One of the CSA members got a whole grocery sack full of these long red peppers (on the left) last night and they were so beautiful I ran in the house to get my camera. Unfortunately, she zipped through and picked up before I got back out there. But that's okay, because my own colorful collection of peppers was picturesque, as well.
You see, good eats are not the only reason to join a CSA farm. It's like receiving a rainbow in a box every week.
Those are tomatoes in the top right corner. We've been getting loads of tomatoes this year from the CSA, as well as from those we planted in our own yard. I've been freezing whenever they threaten to overtake me. We've been tossing around the idea of pulling out the canner again. We canned a bit the first few years we returned to Kansas. That would have been when the girls were little, before Munchkin Boy was even born. Sometimes it takes me a while to work up to these things. A project has to sit and stew in my head for a while before it begins to sound like a truly good idea.

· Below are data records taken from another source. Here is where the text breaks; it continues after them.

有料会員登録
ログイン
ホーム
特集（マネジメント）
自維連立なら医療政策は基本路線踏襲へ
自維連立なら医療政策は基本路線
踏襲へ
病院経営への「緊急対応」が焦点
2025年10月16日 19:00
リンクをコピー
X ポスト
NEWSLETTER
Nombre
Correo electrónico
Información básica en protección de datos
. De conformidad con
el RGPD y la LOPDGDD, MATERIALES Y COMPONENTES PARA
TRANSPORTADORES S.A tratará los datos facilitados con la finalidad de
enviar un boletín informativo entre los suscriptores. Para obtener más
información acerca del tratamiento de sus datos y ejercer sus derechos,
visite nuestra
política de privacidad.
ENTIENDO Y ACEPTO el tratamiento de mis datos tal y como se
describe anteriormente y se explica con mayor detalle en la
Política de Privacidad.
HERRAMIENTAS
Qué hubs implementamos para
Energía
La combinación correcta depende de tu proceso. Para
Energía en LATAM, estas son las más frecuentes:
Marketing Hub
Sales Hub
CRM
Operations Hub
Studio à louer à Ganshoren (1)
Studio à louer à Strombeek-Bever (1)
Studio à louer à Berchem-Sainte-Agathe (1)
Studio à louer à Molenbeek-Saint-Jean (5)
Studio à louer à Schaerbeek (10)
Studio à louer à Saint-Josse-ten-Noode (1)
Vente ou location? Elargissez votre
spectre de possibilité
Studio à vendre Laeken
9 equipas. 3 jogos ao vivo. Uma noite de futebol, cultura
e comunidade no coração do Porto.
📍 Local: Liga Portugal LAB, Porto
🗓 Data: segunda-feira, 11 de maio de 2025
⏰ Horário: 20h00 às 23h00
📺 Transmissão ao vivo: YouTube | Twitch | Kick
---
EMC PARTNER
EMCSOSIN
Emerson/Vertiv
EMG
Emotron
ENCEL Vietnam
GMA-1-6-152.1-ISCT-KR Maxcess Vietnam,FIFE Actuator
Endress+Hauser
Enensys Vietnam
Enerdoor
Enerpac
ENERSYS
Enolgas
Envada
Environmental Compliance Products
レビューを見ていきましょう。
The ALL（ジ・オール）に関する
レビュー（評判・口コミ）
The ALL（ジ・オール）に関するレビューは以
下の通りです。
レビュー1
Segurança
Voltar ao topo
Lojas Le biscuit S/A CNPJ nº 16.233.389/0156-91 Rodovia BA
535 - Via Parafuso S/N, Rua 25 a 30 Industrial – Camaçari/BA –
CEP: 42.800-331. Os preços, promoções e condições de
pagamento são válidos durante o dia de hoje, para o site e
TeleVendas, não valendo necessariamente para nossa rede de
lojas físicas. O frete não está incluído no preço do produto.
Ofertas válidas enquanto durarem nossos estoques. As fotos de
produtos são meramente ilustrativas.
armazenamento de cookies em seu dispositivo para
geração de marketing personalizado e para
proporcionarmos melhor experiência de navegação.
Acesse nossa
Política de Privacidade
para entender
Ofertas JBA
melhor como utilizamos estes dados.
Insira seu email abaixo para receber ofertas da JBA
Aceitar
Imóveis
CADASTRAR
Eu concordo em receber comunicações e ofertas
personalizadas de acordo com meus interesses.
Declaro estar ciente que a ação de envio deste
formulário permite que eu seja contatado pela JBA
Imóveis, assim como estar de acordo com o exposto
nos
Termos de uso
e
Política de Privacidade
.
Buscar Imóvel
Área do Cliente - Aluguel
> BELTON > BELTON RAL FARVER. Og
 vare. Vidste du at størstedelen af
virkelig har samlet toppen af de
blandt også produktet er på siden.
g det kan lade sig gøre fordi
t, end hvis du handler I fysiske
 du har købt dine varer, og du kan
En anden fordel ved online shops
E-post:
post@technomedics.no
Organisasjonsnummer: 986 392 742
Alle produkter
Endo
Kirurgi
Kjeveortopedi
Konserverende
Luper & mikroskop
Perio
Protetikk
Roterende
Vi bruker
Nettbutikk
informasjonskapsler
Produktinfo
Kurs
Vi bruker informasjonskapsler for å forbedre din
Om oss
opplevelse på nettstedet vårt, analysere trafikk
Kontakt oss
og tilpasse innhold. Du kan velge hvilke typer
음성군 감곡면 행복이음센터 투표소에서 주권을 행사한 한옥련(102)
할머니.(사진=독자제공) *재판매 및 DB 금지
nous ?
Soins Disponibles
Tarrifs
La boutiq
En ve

When I was a kid, canning was a big time affair. My mom, my grandmother and my aunt would come over and we'd sit around the table snipping the ends off green beans or blanching tomatoes and sliding them out of their skins. They made jams and jellies, as well. Whatever the harvest was for the moment, we'd wash or pit or juice or do whatever was required to save some of of that colorful goodness for winter.
Unfortunately, that's not exactly the way I looked at it when I was a kid. Canning often meant mornings or afternoons tied to the kitchen, the boiling water heating the already warm air. We had a water window cooler in those days, so the humidity, in my mind, was unbearable. There was always a box fan going and often a television playing "the soaps." When the pressure cooker was in use, there was the added music of that little weight bouncing on the steam. I can close my eyes and hear it all... the jingle of the pressure cooker, often pulling me from sleep in the morning to find the kitchen already a hive of activity. I can hear the sound of my grandmother's voice as she greeted me a good morning, and the sound of the back door thwacking shut as my father brought in more harvest to be put away from the garden.
Early in the year I had planned to report dutifully on the CSA deliveries and our wonderful Farmers' Market... among other things. At least a dozen weeks in a row, I have vowed to do a little more substantive blogging. I guess the buzz and activity of my own hive these days is keeping me well distracted.
Life is good.
Life is full of rainbows.
1 comment:
Sigh, that makes me miss the CSA so much!!